REQUIREMENT: Whenever a line in the entries below contains "lines", copy that line.

DATASET EXTRACT:
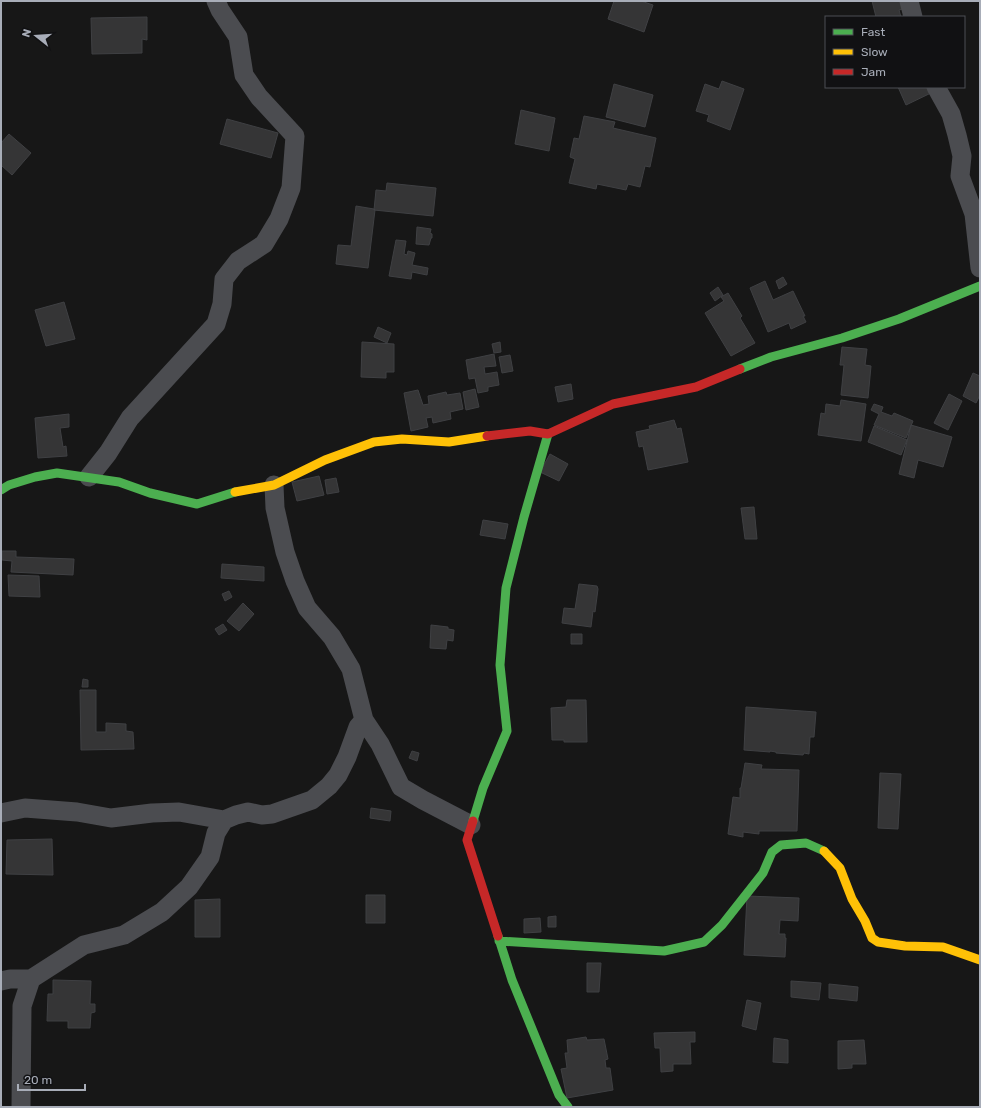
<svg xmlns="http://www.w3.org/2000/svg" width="981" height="1108" font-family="Rubik,sans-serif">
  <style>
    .building { fill: #353536; stroke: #3f4043 }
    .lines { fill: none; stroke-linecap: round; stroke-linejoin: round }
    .street { stroke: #4b4c50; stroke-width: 19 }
    .fast { stroke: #4caf50; stroke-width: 9 }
    .slow { stroke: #ffc107; stroke-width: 9 }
    .jam { stroke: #c62828; stroke-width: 9 }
  </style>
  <rect width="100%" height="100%" fill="#171717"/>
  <path class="building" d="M614,1h27l12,4 -9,27 -36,-13z
    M872,1h29l2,8 -4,1 2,7h-25z
    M147,17v23l-5,-1v14l-50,1 -1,-36z
    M722,81l22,8 -14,41 -23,-9 2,-6 -13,-4 9,-27 14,5z
    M614,84l39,11 -8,32 -39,-10z
    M898,87h33l2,5 -27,13z
    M521,110l34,8 -6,33 -34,-7z
    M584,116l31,6 -2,6 43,10 -6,29 -5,-1 -5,21 -12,-3 -2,6 -29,-6 -1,5 -27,-6 6,-24 -5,-2 4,-19 5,1z
    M227,119l51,14 -7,25 -51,-14z
    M9,134l22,19 -19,22 -11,-10v-22z
    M387,183l49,5 -3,28 -59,-6 2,-20 10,1z
    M356,206l18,3 1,1 -7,58 -32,-4 2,-19 13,1z
    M417,227l14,2 -1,4 2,1v4h-1l-2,7 -13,-1z
    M396,240l10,1 -2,13 3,1 1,-4 7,2 -3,12 16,3 -1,7 -15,-3 -1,7 -22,-3z
    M783,277l4,7 -8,5 -3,-8z
    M765,281l8,19 20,-9 12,25h-2l3,6 -15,7 -2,-6 -21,9 -18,-44z
    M718,287l5,8 -8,6 -5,-8z
    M728,293l14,23 -2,2 15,25 -24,13 -26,-43 19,-12 -3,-4z
    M64,302l11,37 -29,7 -11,-36z
    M378,327l13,6 -4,10 -13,-6z
    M362,342l32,2v28h-8v6l-25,-1z
    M500,342l1,10 -7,1 -2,-9z
    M842,347l25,2 -2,16 6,1 -3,32 -27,-3 3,-30h-4z
    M494,354l2,12 -12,1 1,7 12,-2 2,13 -11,2v4l-10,2 -3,-15 -6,1 -3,-19z
    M510,355l3,16 -11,2 -3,-16z
    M973,373l7,3v19l-4,8 -13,-7z
    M571,384l2,15 -15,3 -3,-15z
    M475,389l4,18 -13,3 -3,-18z
    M418,390l5,15 6,-1 -1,-8 18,-4 1,3 13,-2 3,16 -13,3 1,7 -18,4 -1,-6 -6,1 2,9 -17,4 -7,-38z
    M949,394l13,7 -14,29 -14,-7z
    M841,400l25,4 -5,37 -43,-6 3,-22 4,1 1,-10 14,2z
    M874,404l9,3 -2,5 11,4 2,-3 19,8 -7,17 -32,-13 5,-11 -8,-4z
    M69,414v13l-9,1 3,19 3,-1 1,10 -29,2 -3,-40z
    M674,420l3,9 4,-1 7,34 -40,8 -5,-24 -4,1 -3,-15 14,-3 -1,-3z
    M911,425l41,12 -9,30 -25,-7 -4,18 -15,-4z
    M874,426l33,14 -6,15 -33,-13z
    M550,454l18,10 -9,17 -19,-9z
    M319,476l5,19 -27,6 -5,-19z
    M336,478l3,14 -12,2 -2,-14z
    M754,507l3,32h-12l-4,-31z
    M483,520l25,4 -3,15 -25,-4z
    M2,551h14v6l58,2 -1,16 -62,-3 1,-11 -10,-1z
    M222,564l42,3v14l-43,-3z
    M8,575l31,1 1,21 -31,-1z
    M579,584l18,2 1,3 -3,23 -2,-1 -2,16 -29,-4 2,-15 11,1z
    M229,591l3,6 -7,4 -3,-7z
    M243,603l11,11 -15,17 -12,-10z
    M223,624l4,6 -8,5 -4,-6z
    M431,625l17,2v2l6,1 -1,11 -6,-1 -1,9 -16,-1z
    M571,634h11v10h-11z
    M83,679l5,1v7h-6z
    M80,690h16v42h10v-9l20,1v7l7,1 1,17 -53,1z
    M567,700h19l1,42h-23v-2h-12l-1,-32 15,-1z
    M746,707l70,5 -2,25h-4l-1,17 -5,-1 -1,2 -27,-2v-1l-6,-1v1l-26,-2z
    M412,751l7,2 -2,8 -8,-3z
    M745,763l17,2 -1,4 38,1 -2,61h-38v3l-16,-2v5l-15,-3 5,-37 7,1v-10h1z
    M880,773l21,1 -3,55 -20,-1z
    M371,808l20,3 -1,10 -20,-3z
    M52,839l1,36 -47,-1 1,-34z
    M366,895h19v28h-19z
    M747,896l52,2 -1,23 -18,-1 -1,14h6v4h1l-1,19 -41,-2z
    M220,899v38h-25v-37z
    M556,916v11h-8v-10z
    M540,918l1,14 -17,1v-14z
    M587,963h14l-2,29h-12z
    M53,980l38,1 -1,23h5v8l-4,1 -1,15h-22v-7h-21l1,-27h5z
    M791,981l30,2 -2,17 -28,-3z
    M829,984l29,3 -1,14 -28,-3z
    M747,1000l14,3 -5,27 -14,-4z
    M695,1032v10h-5l1,22h-18v7l-12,1 -1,-24h-5l-1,-15z
    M586,1037l1,3 17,-1 4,20 -3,1 1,8h4l3,22 -46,8 -6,-29 6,-1 -2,-15h3l-1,-13z
    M774,1038l14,2v23l-15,-1z
    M864,1040l2,24h-14v4l-14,1v-28z"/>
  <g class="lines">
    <path class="street" d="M909,1l4,16
      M936,87l15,27 6,21 5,21 -2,20 14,38 6,54
      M89,477l19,-24 22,-35 86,-94 6,-20 2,-25 14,-18 26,-17 15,-25 12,-31 4,-52 -36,-39 -15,-22 -6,-38 -18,-27 -4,-9
      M274,485l1,23 10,44 10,29 12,27 25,29 19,32 13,51 16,24 21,43 22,13 48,25
      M1,813l24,-5 52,4 34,6 41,-5 27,-1 45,8
      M1,981l9,-2h21
      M21,1107l1,-101 9,-27 53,-34 40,-10 38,-23 27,-25 21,-30 6,-24 8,-13 12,-5 12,-3 14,3 10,-1 40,-14 17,-14 9,-11 9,-18 11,-30 6,-7"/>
    <path class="fast" d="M740,369l31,-12 71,-19 57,-19 81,-33
      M1,490l8,-5 26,-8 22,-4 62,9 31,11 47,11 38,-12
      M473,821l10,-33 24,-57 -7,-66 6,-77 18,-71 24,-83
      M498,936l14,44 47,115 9,12
      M499,941l165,10 40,-9 18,-17 41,-52 9,-21 9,-7 25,-2 18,8"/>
    <path class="slow" d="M235,492l39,-7 51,-25 49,-18 28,-3 47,3 38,-6
      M824,851l16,17 12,31 13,22 7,17 6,4 27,4 38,1 37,13"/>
    <path class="jam" d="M487,436l43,-5 18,3 65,-30 83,-17 44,-18
      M473,821l-6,19 31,96"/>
  </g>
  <rect width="981" height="1108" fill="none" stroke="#a8adb8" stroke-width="4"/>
  <rect x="825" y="16" width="140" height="72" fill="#111113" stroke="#4d4f55"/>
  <rect x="833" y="29" width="20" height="6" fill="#4caf50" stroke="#4d4f55"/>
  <text x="861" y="36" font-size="12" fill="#a8adb8">Fast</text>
  <rect x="833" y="49" width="20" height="6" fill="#ffc107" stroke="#4d4f55"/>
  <text x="861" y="56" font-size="12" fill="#a8adb8">Slow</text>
  <rect x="833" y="69" width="20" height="6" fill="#c62828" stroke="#4d4f55"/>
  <text x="861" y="76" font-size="12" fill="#a8adb8">Jam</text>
  <g transform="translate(36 36) rotate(287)" stroke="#111113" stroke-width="3" paint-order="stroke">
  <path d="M0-3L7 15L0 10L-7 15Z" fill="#a8adb8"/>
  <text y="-6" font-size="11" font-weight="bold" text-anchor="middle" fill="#a8adb8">N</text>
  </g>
  <path d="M18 1084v6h67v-6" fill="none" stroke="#a8adb8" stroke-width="2"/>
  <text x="24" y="1084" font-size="12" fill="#a8adb8" stroke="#111113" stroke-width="3" paint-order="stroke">20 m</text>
</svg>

EXERCISE SOLUTION:
    .lines { fill: none; stroke-linecap: round; stroke-linejoin: round }
  <g class="lines">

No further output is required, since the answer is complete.